Question 1.8
lydiark25
I'm confused on the answer for this question's answer. How is it that f(1)=0, f(2m)=m, and f(2m+1)= -m and how does that answer the problem? Thank you! -Lydia Kirillova
weisbart: Jan. 15, 2015, 5:33 p.m.
Try plugging in numbers. What is $f(1)$, $f(2)$, $f(3)$, $f(4)$, $f(5)$, $f(6)$, and $f(7)$? Anyone want to try it?
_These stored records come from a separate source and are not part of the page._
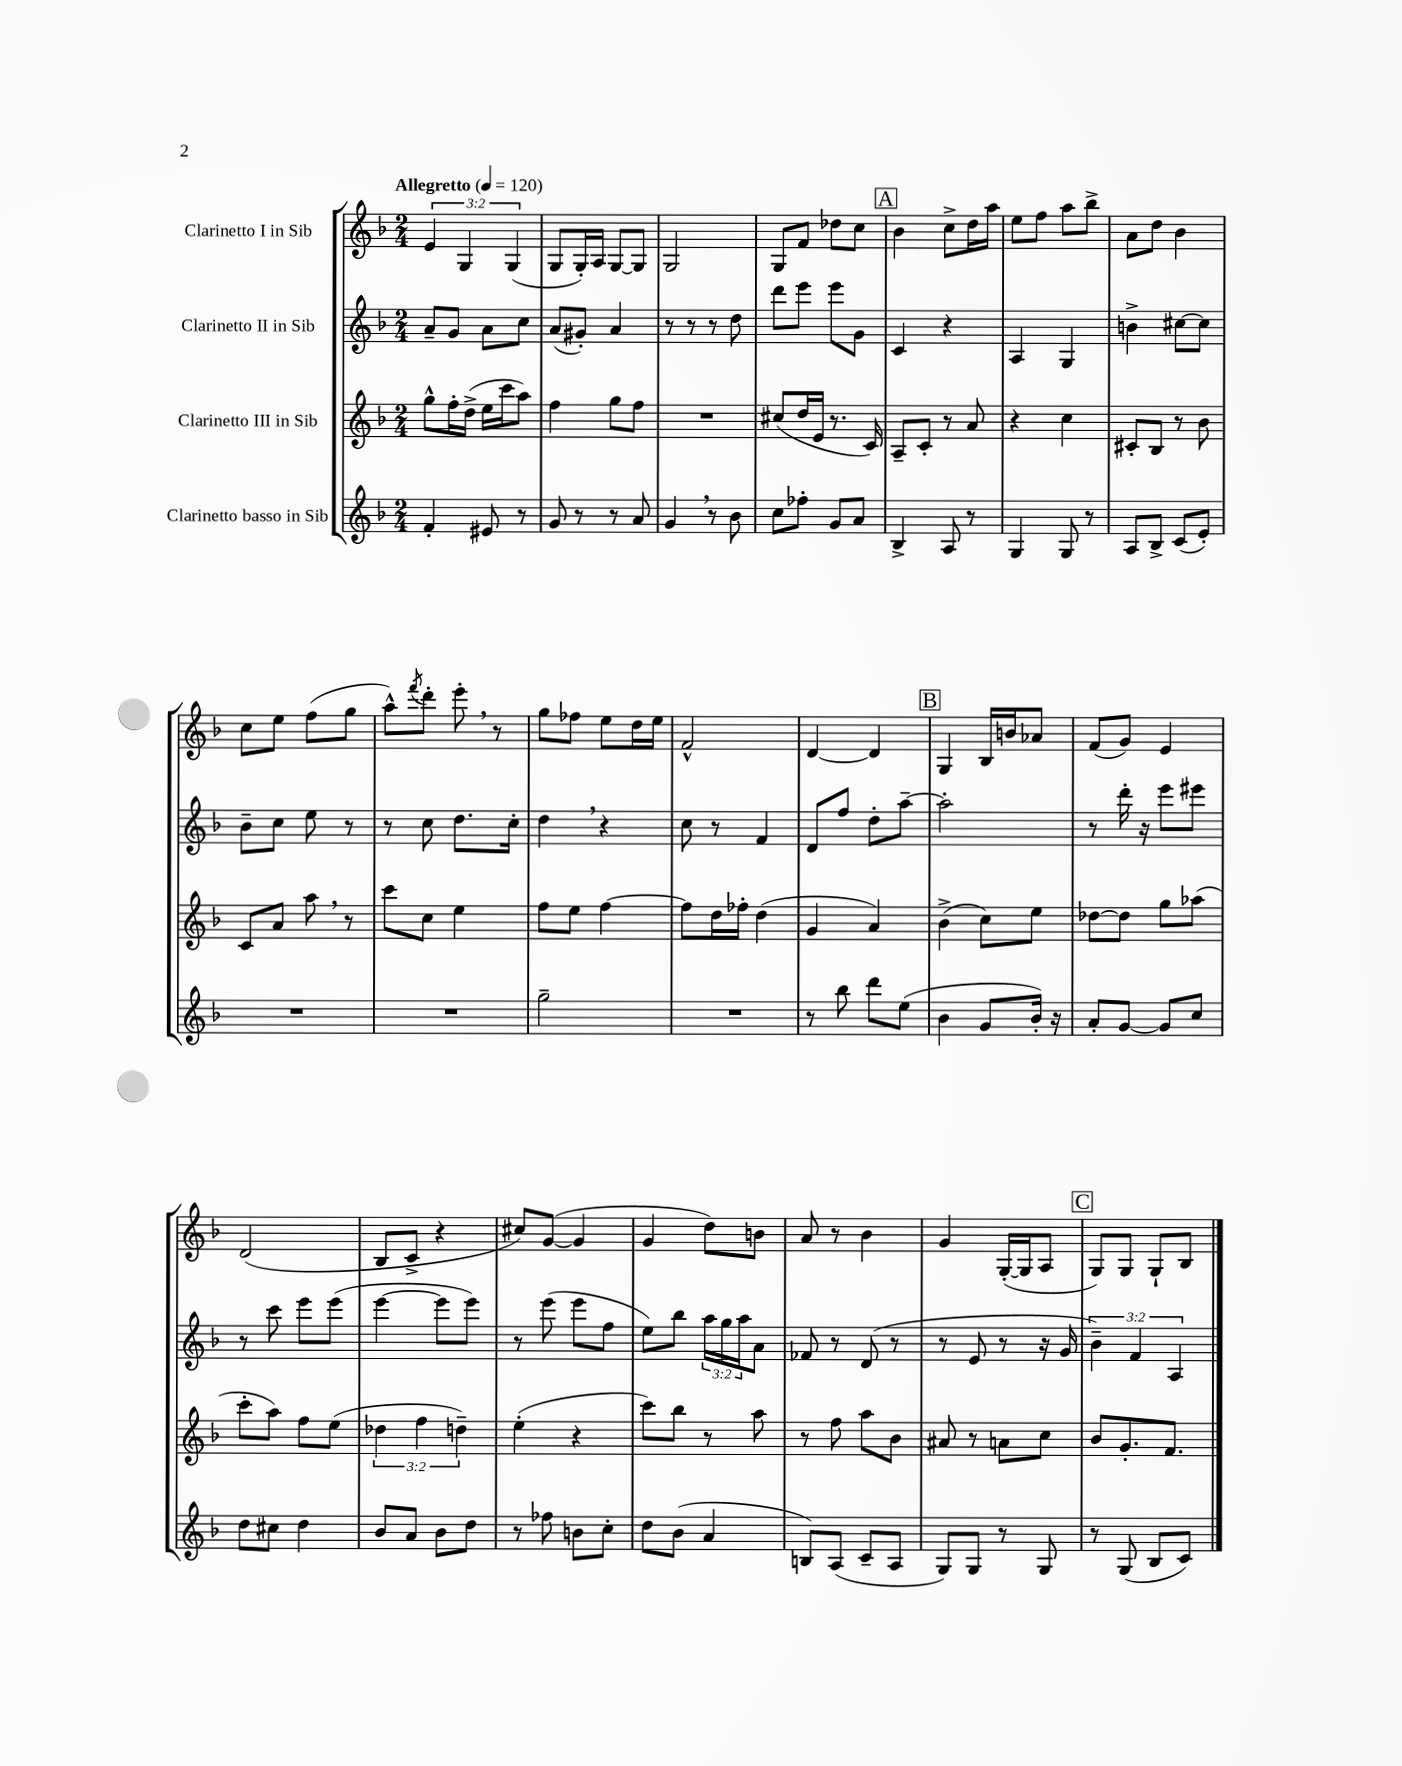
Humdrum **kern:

**kern	**kern	**kern	**kern
*part4	*part3	*part2	*part1
*staff4	*staff3	*staff2	*staff1
*I"Clarinetto basso in Sib	*I"Clarinetto III in Sib	*I"Clarinetto II in Sib	*I"Clarinetto I in Sib
*clefG2	*clefG2	*clefG2	*clefG2
*k[b-]	*k[b-]	*k[b-]	*k[b-]
*M2/4	*M2/4	*M2/4	*M2/4
*MM120	*MM120	*MM120	*MM120
=1	=1	=1	=1
!	!	!	!LO:TX:a:B:t=Allegretto
4f'/	8gg^^\L	8a~/L	6e/
.	16ff'\L	8g/J	.
.	.	.	6G/
.	(16dd^\JJ	.	.
8e#X/	16ee\LL	8a\L	.
.	16ccc\J	.	.
.	.	.	(6G/
8r	8aa\J)	8cc\J	.
=2	=2	=2	=2
8g/	4ff\	(8a/L	8G/L
8r	.	8g#X'/J)	16G'/L)
.	.	.	16A/JJ
8r	8gg\L	4a/	[8G/L
8a/	8ff\J	.	8G/J]
=3	=3	=3	=3
4g,/	2r	8r	2G/
.	.	8r	.
8r	.	8r	.
8b-\	.	8dd\	.
=4	=4	=4	=4
8cc\L	(8cc#X/L	8ddd\L	8G/L
8ff-X'\J	16dd/L	8eee\J	8f/J
.	16e/JJ	.	.
8g/L	8.r	8eee\L	8dd-X\L
8a/J	.	8g\J	8cc\J
.	16c/)	.	.
!!LO:REH:place=s1:t=A
=5	=5	=5	=5
4B-^/	8A~/L	4c/	4b-\
.	8c'/J	.	.
8A/	8r	4r	8cc^\L
8r	8a/	.	16dd\L
.	.	.	16aa\JJ
=6	=6	=6	=6
4G/	4r	4A/	8ee\L
.	.	.	8ff\J
8G/	4cc\	4G/	8aa\L
8r	.	.	8bb-^\J
=7	=7	=7	=7
8A/L	8c#X'/L	4bn^\	8a\L
8B-^/J	8B-/J	.	8dd\J
(8c/L	8r	[8cc#X\L	4b-\
8e'/J)	8b-\	8cc#\J]	.
!!LO:LB:g=z
=8	=8	=8	=8
2r	8c/L	8b-~\L	8cc\L
.	8a/J	8cc\J	8ee\J
.	8aa,\	8ee\	(8ff\L
.	8r	8r	8gg\J
=9	=9	=9	=9
2r	8ccc\L	8r	8aa^^\L)
.	.	.	8qfff/
.	8cc\J	8cc\	8ddd'\J
.	4ee\	8.dd\L	8eee',\
.	.	.	8r
.	.	16cc'\Jk	.
=10	=10	=10	=10
2gg~\	8ff\L	4dd,\	8gg\L
.	8ee\J	.	8ff-X\J
.	[4ff\	4r	8ee\L
.	.	.	16dd\L
.	.	.	16ee\JJ
=11	=11	=11	=11
2r	8ff\L]	8cc\	2f^^/
.	16dd\L	8r	.
.	16ff-X'\JJ	.	.
.	(4dd\	4f/	.
=12	=12	=12	=12
8r	4g/	8d/L	[4d/
8bb-\	.	8ff/J	.
8ddd\L	4a/)	8dd'\L	4d/]
(8ee\J	.	[8aa~\J	.
!!LO:REH:place=s1:t=B
=13	=13	=13	=13
4b-\	(4b-^\	2aa'\]	4G/
8g/L	8cc\L)	.	16B-/LL
.	.	.	16bn/J
16b-'/Jk)	8ee\J	.	8a-X/J
16r	.	.	.
=14	=14	=14	=14
8a'/L	[8dd-X\L	8r	(8f/L
[8g/J	8dd-\J]	16ddd'\	8g/J)
.	.	16r	.
8g/L]	8gg\L	8eee\L	4e/
8cc/J	(8aa-X\J	8eee#X\J	.
!!LO:LB:g=z
=15	=15	=15	=15
8dd\L	8ccc'\L	8r	(2d/
8cc#X\J	8aa\J)	8ccc\	.
4dd\	8ff\L	8eee\L	.
.	(8ee\J	(8eee\J	.
=16	=16	=16	=16
8b-/L	6dd-X\	[4eee\	8B-/L
8a/J	.	.	8c^/J
.	6ff\	.	.
8b-\L	.	8eee\L]	4r
.	6ddn~\)	.	.
8dd\J	.	8eee\J)	.
=17	=17	=17	=17
8r	(4ee'\	8r	8cc#X/L)
8ff-X\	.	(8eee\	([8g/J
8bn\L	4r	8eee\L	4g/]
8cc'\J	.	8ff\J	.
=18	=18	=18	=18
8dd\L	8ccc\L)	8ee\L)	4g/
(8b-\J	8bb-\J	8bb-\J	.
4a/	8r	24aa\LL	8dd\L)
.	.	24gg\	.
.	.	24aa\J	.
.	8aa\	8a\J	8bn\J
=19	=19	=19	=19
8Bn/L)	8r	8f-X/	8a/
(8A/J	8ff\	8r	8r
8c~/L	8aa\L	(8d/	4b-\
8A/J	8b-\J	8r	.
=20	=20	=20	=20
8G/L)	8a#X/	8r	4g/
8G/J	8r	8e/	.
8r	8an\L	8r	([16G'/LL
.	.	.	16G/J]
8G/	8cc\J	16r	8A/J
.	.	16g/	.
!!LO:REH:place=s1:t=C
=21	=21	=21	=21
8r	8b-/L	6b-~\)	8G/L)
(8G/	8.g'/	.	8G/J
.	.	6f/	.
8B-/L	.	.	8G`/L
.	8.f/J	.	.
.	.	6A/	.
8c/J)	.	.	8B-/J
==	==	==	==
*-	*-	*-	*-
martha2A: Jan. 15, 2015, 11:13 p.m.
f(1)=0 f(2)=1 f(3)=-1 f(4)=2 f(5)=-2 f(6)=3 f(7)=-3 These seem to follow a pattern of the even x-values having positive y-values and the odd x-values having negative y-values
martha2A: Jan. 15, 2015, 11:26 p.m.
I think the answer would be f(2m)=m for even x-values and f(2m-1)=-m+1 for odd x-values. f(1)=0 because, using the function for the odd x-values, we can get one inside the parentheses by letting m=1 which then gives us f(1)=0.
weisbart: Jan. 18, 2015, 10:58 p.m.
You're right Martha! That works fine and I like your answer better than the one I gave. The one I gave will also work, but it requires an additional condition. That's why I have three conditions--$f(2m+1)$ only gives the function for the odd numbers starting with 3, I need an additional condition for $f(1)$. In the end, it doesn't make much difference because the function is the same, but when you write it the way you did it is a little simpler.